Trubus Soedarsono, Seniman Tanpa Batu Nisan

Oleh: Dr. Priyatno, M.Sn

PELUKIS Trubus Soedarsono, tidak sama dengan penyair Wiji Tukul, namun akhir dari riwayat hidup mereka sama. Mereka sama-sama menjadi korban prahara politik. Semuanya akibat pertentangan ideologi, mereka pergi dan tak pernah kembali lagi ke rumah. Diperkirakan pelukis Trubus telah tewas pada tahun 1966 setelah badai politik menerjang dan memporakporandakan negeri ribuan pulau ini.

Penyair Wiji Tukul diperkirakan, tewas menjelang runtuhnya Orde Baru 1998. Keduanya pergi tanpa pesan dan tanpa batu nisan. Hari ini, mereka tidak diketahui dimana dikuburkan. 

Pelukis Trubus tidak menciptakan lukisan-lukisan bermuatan politik dan protes sosial. Berbeda dengan  penyair Wiji Tukul, syair-syairnya kuat dengan protes sosial. Pelukis Trubus, pelukis dan pematung. Karya-karyanya kebanyakan berupa lukisan penari Bali dan gadis berkebaya. Bahkan patung-patung buatannya berupa patung pahlawan yang dipajang di sejumlah kota. Salah satu karya patungnya dalah patung Jenderal Oerip Soemohardjo di Magelang.

Lukisan-lukisannya sangat disukai oleh sang Proklamator. Banyak karyanya yang menghiasi dinding istana. Dalam dokumentasi istana kepresidenan, banyak terdapat lukisan-lukisan karya Trubus.

Adapun Wiji Tukul terkenal dengan syair-syair protes sosialnya yang mampu menggerakan masa. Di antara syair-syairnya, untaian kata-kata yang terkenal; “Apa artinya membaca ribuan buku, jika mulutmu bungkam.”
—————
# TUGAS YANG DIKERJAKAN:
1. Terjemahkan kalimat "Keduanya pergi tanpa pesan dan tanpa batu nisan." dari teks tentang Trubus Soedarsono ke dalam bahasa Inggris.
2. Lanjutkan teks tentang Trubus Soedarsono mulai dari kalimat terakhirnya.
Materi ini tidak diperlukan untuk mengerjakan tugas apa pun.

Catatan dari sebuah set data
—————
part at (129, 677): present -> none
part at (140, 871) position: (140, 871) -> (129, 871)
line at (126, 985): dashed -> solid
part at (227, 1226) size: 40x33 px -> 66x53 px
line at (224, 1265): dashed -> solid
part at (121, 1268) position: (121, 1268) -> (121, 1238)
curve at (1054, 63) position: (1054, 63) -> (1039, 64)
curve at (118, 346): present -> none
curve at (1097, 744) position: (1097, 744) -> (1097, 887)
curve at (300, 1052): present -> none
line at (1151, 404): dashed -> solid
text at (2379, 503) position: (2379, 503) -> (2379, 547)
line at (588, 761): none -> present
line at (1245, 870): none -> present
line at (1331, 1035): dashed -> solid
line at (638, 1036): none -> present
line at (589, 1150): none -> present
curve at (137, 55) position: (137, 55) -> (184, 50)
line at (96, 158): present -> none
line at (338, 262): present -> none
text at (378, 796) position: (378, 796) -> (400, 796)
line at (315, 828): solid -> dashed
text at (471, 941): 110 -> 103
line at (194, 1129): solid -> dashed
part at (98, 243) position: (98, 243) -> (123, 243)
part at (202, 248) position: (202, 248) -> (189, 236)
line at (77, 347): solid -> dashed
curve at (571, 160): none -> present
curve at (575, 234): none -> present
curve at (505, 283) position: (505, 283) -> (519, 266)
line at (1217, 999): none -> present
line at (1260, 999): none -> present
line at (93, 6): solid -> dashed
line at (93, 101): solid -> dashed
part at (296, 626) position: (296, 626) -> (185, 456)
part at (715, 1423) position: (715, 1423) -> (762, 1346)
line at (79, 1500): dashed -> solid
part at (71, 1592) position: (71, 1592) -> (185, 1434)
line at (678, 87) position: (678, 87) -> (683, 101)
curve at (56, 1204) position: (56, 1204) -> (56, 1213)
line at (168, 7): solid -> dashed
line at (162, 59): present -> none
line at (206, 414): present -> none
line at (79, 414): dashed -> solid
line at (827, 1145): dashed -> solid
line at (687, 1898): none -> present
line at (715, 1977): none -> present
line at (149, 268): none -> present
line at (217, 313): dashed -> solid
—————
# JAWABAN TUGAS:
1. Both of them left without a message and without a gravestone.

2.
Untaian kata ini menjadi sindiran untuk kalangan akademisi yang hanya belajar, tapi tidak peduli dengan permasalahan bangsa dan negaranya. Kalimat terkenal lainnya; “Hanya satu kata, lawan!”

Para demonstran sering menuliskannya di spanduk-spanduk saat demonstrasi. Bait-bait kalimat dalam syair Wiji Tukul sangat bertenaga, mampu menggerakkan masa. 

Pelukis Trubus lahir di Yogyakarta, 23 April 1926. Dia seorang seniman berjiwa patriot, orang yang sangat mencintai bangsa dan negaranya. Seperti pelukis Sudjojono, Trubus terpanggil untuk aktif dalam dunia politik. Sudjojono dan Trubus aktif dalam partai politik terbesar pada masa itu, yaitu Partai Komunis Indonesia (PKI). Partai ini kemudian menjadi partai yang dilarang pemerintah pada masa Orde Baru. Trubus pernah menjabat sebagai anggota DPRD di Daerah Istimewa Yogyakarta. 

Trubus seorang otodidak, sekolah formalnya tidak sampai tamat Sekolah Dasar. Dia orang yang sangat cemerlang. Dia cerdas dengan banyak kemahiran seni, dia seorang seniman multitalenta. Lahir dari keluarga petani sederhana, Trubus menimba ilmu dan mencari pengalaman di Yogyakarta dan kota-kota besar lainnya secara mandiri. 

Seniman yang dikenal pandai mendalang, membuat topeng dan ukiran ini, belajar melalui pergaulan dengan para seniman hebat negeri ini. Dia berkunjung dan belajar seni pada pelukis Affandi dan Sudjojono.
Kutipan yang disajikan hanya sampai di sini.